Thanks to all who made it out for another great meetup in April! We had roughly 35 attendees who spent several hours last Tuesday evening chatting about project documentation.
Special thanks to:
- Swift for hosting the meetup at their spacious office (and Rachel Havens for coordinating the space, snacks, and beverages)
- Lori Dunkin at FINE Design for custom-printed nametags that we’ll be using at future meetups
- Andrew McCullough and Amber Stansfield for helping me facilitate the evening’s breakout groups
After some mingling while guests arrived, we got started with the evening by breaking out into three smaller groups. All of the discussed project documentation, but each had a different area of focus. Amber’s group discussed documentation supporting the design process. Andrew’s group talked about development documentation. I led a group that discussed pre-sales and project-framework documentation. Below are some highlights from each group.

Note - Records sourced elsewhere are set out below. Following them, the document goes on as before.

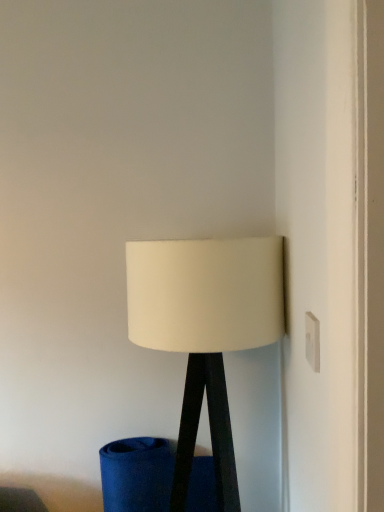
Question: Does white plastic electric outlet at upper right have a lesser width compared to white matte lampshade at center?

Choices:
 (A) no
 (B) yes

Answer: (B)

Question: Considering the relative sizes of white plastic electric outlet at upper right and white matte lampshade at center in the image provided, is white plastic electric outlet at upper right smaller than white matte lampshade at center?

Choices:
 (A) yes
 (B) no

Answer: (A)

Question: Does white plastic electric outlet at upper right have a greater width compared to white matte lampshade at center?

Choices:
 (A) no
 (B) yes

Answer: (A)

Question: From a real-world perspective, is white plastic electric outlet at upper right over white matte lampshade at center?

Choices:
 (A) no
 (B) yes

Answer: (B)

Question: Is white plastic electric outlet at upper right bigger than white matte lampshade at center?

Choices:
 (A) no
 (B) yes

Answer: (A)

Question: Can we say white plastic electric outlet at upper right lies outside white matte lampshade at center?

Choices:
 (A) no
 (B) yes

Answer: (B)

Question: Is white matte lampshade at center completely or partially outside of white plastic electric outlet at upper right?

Choices:
 (A) no
 (B) yes

Answer: (B)

Question: Is white matte lampshade at center at the left side of white plastic electric outlet at upper right?

Choices:
 (A) yes
 (B) no

Answer: (A)

Question: Is white matte lampshade at center taller than white plastic electric outlet at upper right?

Choices:
 (A) no
 (B) yes

Answer: (B)

Question: From a real-world perspective, is white matte lampshade at center over white plastic electric outlet at upper right?

Choices:
 (A) no
 (B) yes

Answer: (A)

Question: Is white matte lampshade at center smaller than white plastic electric outlet at upper right?

Choices:
 (A) yes
 (B) no

Answer: (B)

Question: Is white matte lampshade at center thinner than white plastic electric outlet at upper right?

Choices:
 (A) no
 (B) yes

Answer: (A)

Question: In the image, is white matte lampshade at center positioned in front of or behind white plastic electric outlet at upper right?

Choices:
 (A) behind
 (B) front

Answer: (A)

Pre-Sales and Project Frameworks
I brought several document examples to the discussion, including our statement of work template and stage gates. We also touched on:
- The importance of including primary contact info and process explanations in statements of work
- The necessity of reiterating that websites are living things, and that contracts need to call out the requirements around ongoing maintenance and development
- Whether SOWs are part of the sales process, and using the SOW template as a means to facilitate asking the right questions in discovery
- The idea of a pause clause, where certain client activities or inactivities (unresponsiveness, non-payment, etc.) will freeze a project, and it resumes at the agency’s discretion
- What sorts of presentation decks, demos, and protoyptes different organizations use to present projects to clients
Amber’s groups followed up the March meetup topic of design process by getting into further details around documentation to support design. Topics covered included:
- The nature of documentation continuously evolving throughout the course of projects and over multiple projects
- Variations of creative briefs and user profiles created to identify design needs
- General project requirements documentation used to gather information pre-design
- High-level questions documentation should answer, including:
- What is the project?
- Why are we doing it?
- Who are we talking to?
- What do they think?
- What do we want them to think?
- What do we need to tell them?
- Documentation that encourages the discovery of design preferences, including:
- Branding requirements
- Graphic preferences
- Similar project examples
- Mockups & prototyping
Andrew’s groups delved into documentation to support development. They covered:
- Technical specifications, user stories, and other means of documenting development requirements, features, and tasks
- What formats people use for documentation, including MS Office, Google Docs, Gather Content, and more
- How to create development documentation that serves client needs versus documentation that serves developer needs
- Who creates technical documentation, and how it is translated and communicated to clients to keep everyone on the same page
Details on May’s meetup are forthcoming, but mark your calendars for May 13th at 5:30PM. Pending securing a space that works well for a single-speaker format, I’m likely going to take a month off from the breakout group format we’ve been going with and hijack the evening to give a first presentation of my PM-focused session that I’m preparing for Drupalcon Austin entitled Scaling People, Process, and Tools. I look forward to seeing everyone in May!